WORK ITEM:
Look through the entries below and extract exactly the lines from the one containing "hfov_deg: 19.3" through the one containing "exposure_s: 1/125", ends included.

Camera intrinsics data:
————————

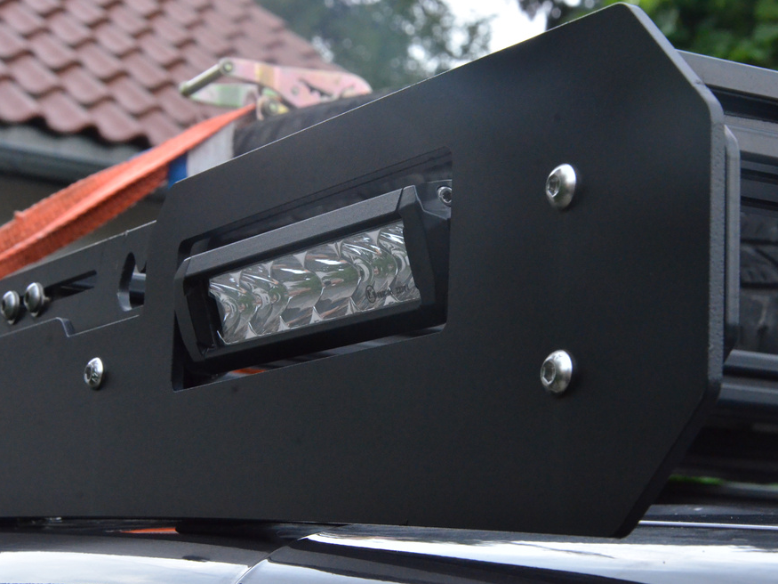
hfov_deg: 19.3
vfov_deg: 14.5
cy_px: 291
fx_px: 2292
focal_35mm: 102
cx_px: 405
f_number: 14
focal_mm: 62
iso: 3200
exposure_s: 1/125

————————

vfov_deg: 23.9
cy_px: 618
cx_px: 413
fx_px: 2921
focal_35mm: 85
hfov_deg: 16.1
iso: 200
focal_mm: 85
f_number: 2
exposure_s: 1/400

————————

ANSWER SPACE:
hfov_deg: 19.3
vfov_deg: 14.5
cy_px: 291
fx_px: 2292
focal_35mm: 102
cx_px: 405
f_number: 14
focal_mm: 62
iso: 3200
exposure_s: 1/125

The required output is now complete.